## Instructions for the task:
Could you copy out all the lines in the material below where the word "Strengthen" occurs?

━━━━━ Data section ━━━━━

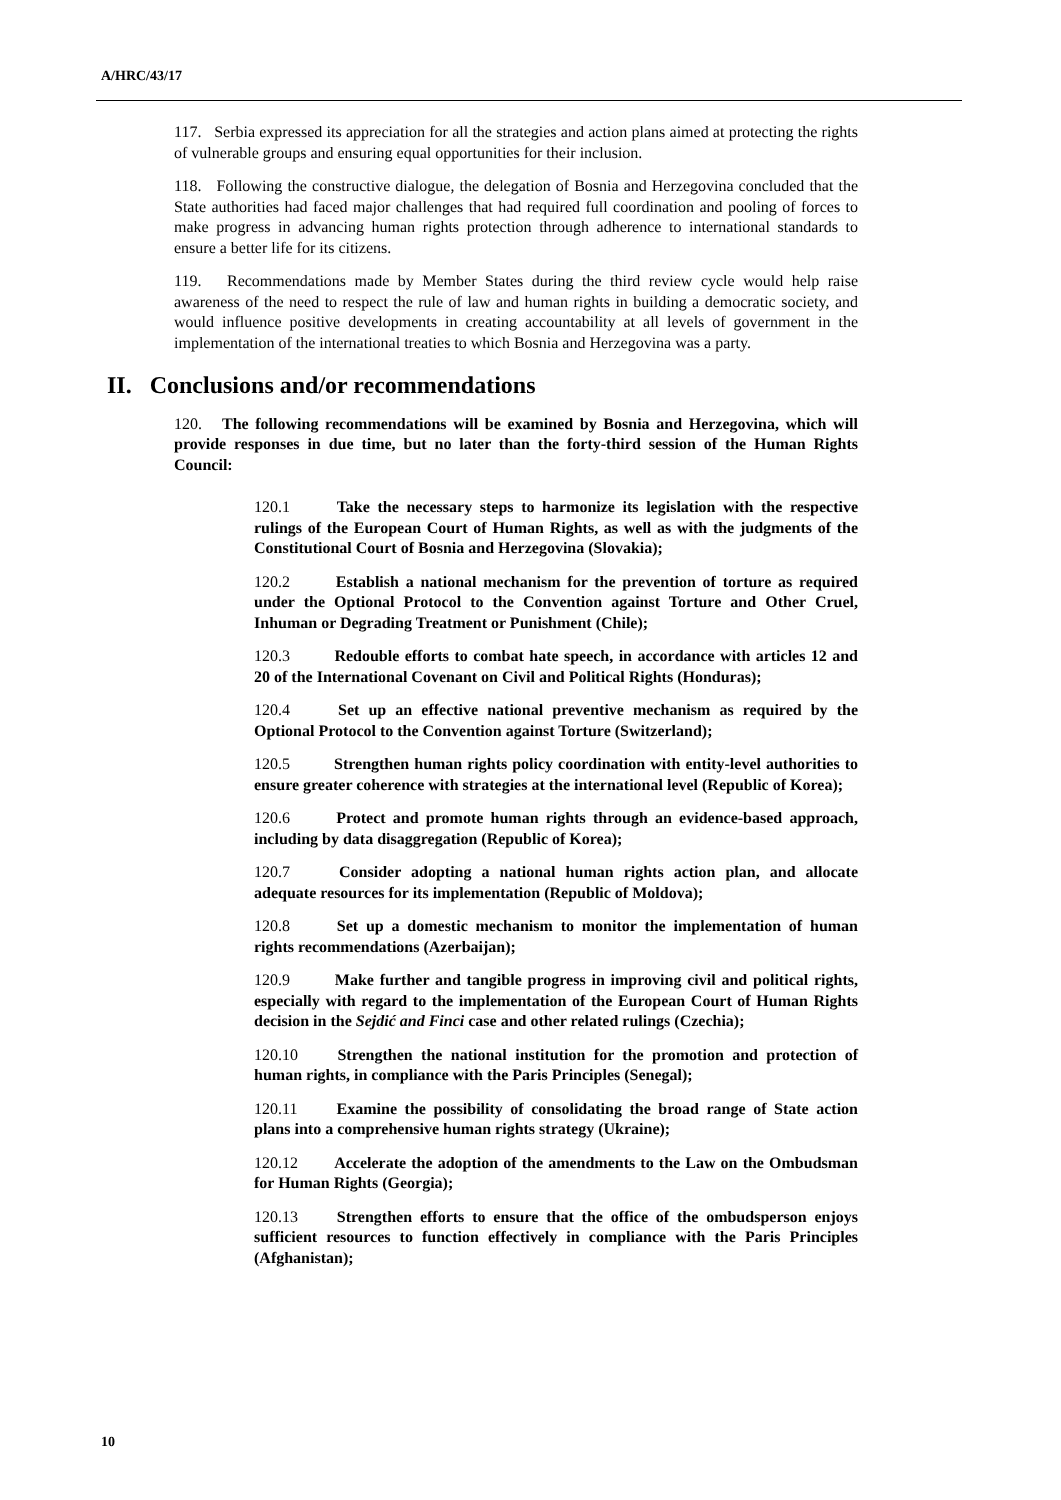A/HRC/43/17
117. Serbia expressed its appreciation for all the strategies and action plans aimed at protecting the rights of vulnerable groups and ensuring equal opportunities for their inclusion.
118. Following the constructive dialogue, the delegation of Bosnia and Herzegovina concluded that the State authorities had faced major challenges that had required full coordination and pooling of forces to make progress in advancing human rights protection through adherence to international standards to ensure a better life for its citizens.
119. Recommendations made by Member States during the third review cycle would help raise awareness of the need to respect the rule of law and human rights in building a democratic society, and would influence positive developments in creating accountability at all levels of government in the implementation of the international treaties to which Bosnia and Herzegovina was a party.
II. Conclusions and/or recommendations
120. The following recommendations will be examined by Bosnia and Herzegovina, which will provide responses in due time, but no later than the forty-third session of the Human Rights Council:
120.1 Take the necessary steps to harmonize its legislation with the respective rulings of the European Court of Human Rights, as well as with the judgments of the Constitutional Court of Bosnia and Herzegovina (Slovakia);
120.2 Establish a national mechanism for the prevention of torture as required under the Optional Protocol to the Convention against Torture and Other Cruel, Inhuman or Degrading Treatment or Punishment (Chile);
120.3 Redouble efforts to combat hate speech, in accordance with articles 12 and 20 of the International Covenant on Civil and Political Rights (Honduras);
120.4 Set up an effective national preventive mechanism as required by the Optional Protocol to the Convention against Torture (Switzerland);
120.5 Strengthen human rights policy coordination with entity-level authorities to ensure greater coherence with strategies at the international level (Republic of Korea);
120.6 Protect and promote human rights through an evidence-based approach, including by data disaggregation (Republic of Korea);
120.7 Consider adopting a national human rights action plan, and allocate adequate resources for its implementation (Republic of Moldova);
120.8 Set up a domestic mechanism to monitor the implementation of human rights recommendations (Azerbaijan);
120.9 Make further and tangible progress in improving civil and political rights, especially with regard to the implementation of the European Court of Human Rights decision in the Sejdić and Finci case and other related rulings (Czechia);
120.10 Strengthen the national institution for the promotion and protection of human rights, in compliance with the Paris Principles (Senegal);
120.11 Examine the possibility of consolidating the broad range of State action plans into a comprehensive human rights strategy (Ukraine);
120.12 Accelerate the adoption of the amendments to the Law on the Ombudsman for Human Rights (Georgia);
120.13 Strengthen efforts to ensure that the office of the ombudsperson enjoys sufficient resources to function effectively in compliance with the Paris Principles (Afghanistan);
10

━━━━━
━━━━━ Data section ━━━━━

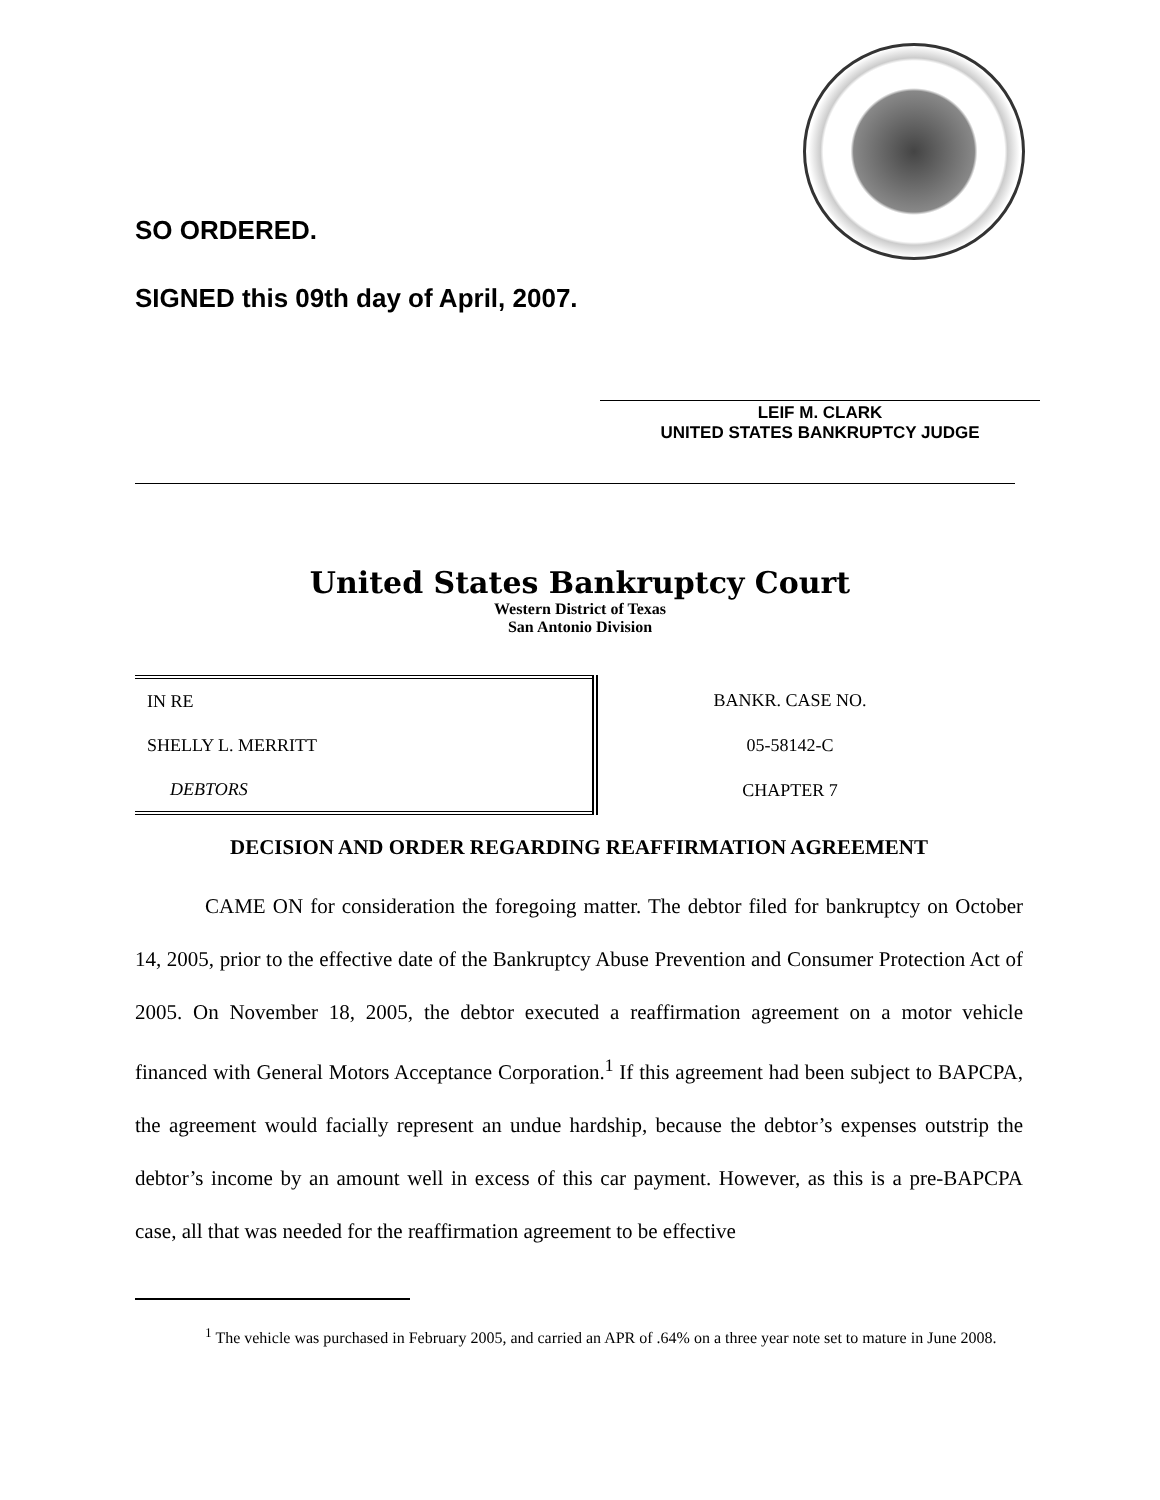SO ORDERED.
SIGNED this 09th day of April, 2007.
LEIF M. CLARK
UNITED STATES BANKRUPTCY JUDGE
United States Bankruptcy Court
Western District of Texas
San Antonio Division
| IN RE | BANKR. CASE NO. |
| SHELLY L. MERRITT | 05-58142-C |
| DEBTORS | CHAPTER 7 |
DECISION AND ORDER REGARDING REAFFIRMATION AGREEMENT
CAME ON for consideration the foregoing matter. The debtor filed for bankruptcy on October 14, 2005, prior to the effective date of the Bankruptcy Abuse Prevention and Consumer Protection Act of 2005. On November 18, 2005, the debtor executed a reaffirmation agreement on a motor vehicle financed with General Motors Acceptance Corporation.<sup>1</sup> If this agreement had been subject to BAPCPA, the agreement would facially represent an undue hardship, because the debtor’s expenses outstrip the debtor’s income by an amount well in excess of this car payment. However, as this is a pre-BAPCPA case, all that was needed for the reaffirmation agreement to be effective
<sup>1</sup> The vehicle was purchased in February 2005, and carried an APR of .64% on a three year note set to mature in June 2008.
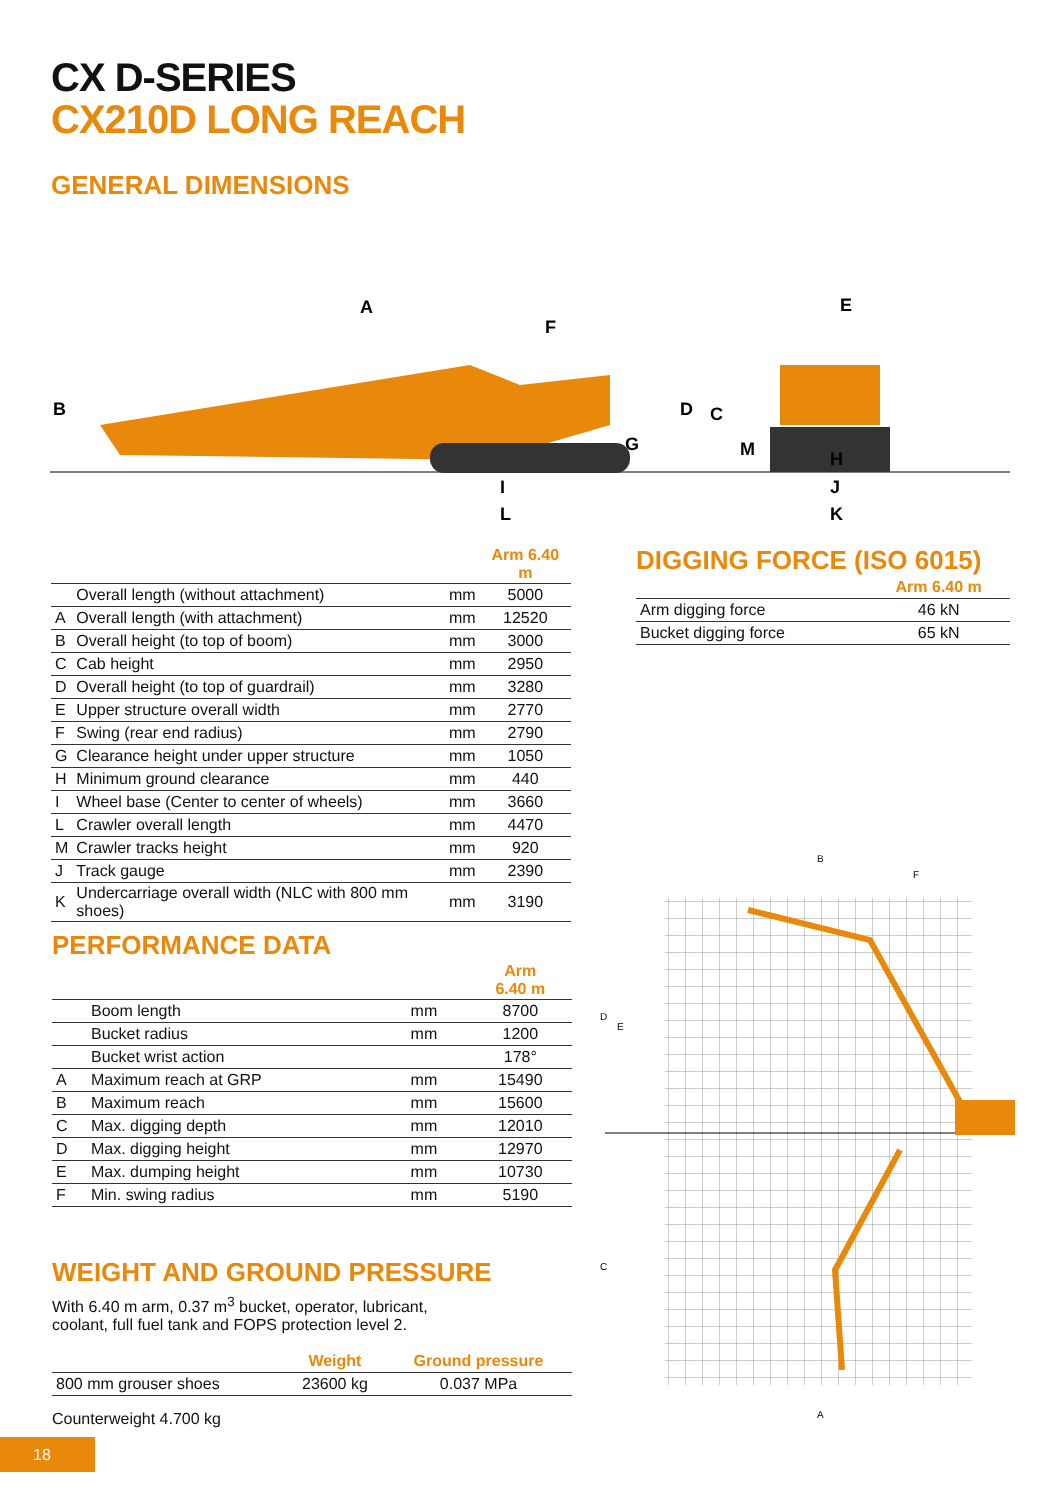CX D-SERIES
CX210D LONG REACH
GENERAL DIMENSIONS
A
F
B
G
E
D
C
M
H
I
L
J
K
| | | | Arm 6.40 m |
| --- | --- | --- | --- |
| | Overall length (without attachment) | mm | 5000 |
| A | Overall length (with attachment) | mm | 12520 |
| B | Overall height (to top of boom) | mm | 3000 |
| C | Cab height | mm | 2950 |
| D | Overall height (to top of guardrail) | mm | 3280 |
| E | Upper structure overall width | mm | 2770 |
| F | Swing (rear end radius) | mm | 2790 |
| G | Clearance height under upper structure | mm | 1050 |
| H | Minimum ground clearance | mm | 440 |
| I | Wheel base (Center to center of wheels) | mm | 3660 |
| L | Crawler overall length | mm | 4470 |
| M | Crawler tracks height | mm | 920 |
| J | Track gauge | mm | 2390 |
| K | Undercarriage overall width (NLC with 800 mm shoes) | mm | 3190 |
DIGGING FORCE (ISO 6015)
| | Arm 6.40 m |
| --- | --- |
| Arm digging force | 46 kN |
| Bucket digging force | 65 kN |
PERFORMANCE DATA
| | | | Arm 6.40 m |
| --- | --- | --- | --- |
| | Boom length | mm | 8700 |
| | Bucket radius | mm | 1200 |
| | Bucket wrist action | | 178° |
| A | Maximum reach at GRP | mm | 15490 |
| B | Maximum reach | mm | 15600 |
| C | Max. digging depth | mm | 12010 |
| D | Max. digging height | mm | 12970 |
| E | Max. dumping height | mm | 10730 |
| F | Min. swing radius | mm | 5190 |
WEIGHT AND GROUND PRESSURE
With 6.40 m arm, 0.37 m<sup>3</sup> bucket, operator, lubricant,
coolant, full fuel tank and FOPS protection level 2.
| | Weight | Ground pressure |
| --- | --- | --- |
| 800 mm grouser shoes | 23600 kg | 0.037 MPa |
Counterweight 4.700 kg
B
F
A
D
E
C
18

━━━━━

## Task output:
120.5 Strengthen human rights policy coordination with entity-level authorities to ensure greater coherence with strategies at the international level (Republic of Korea);
120.10 Strengthen the national institution for the promotion and protection of human rights, in compliance with the Paris Principles (Senegal);
120.13 Strengthen efforts to ensure that the office of the ombudsperson enjoys sufficient resources to function effectively in compliance with the Paris Principles (Afghanistan);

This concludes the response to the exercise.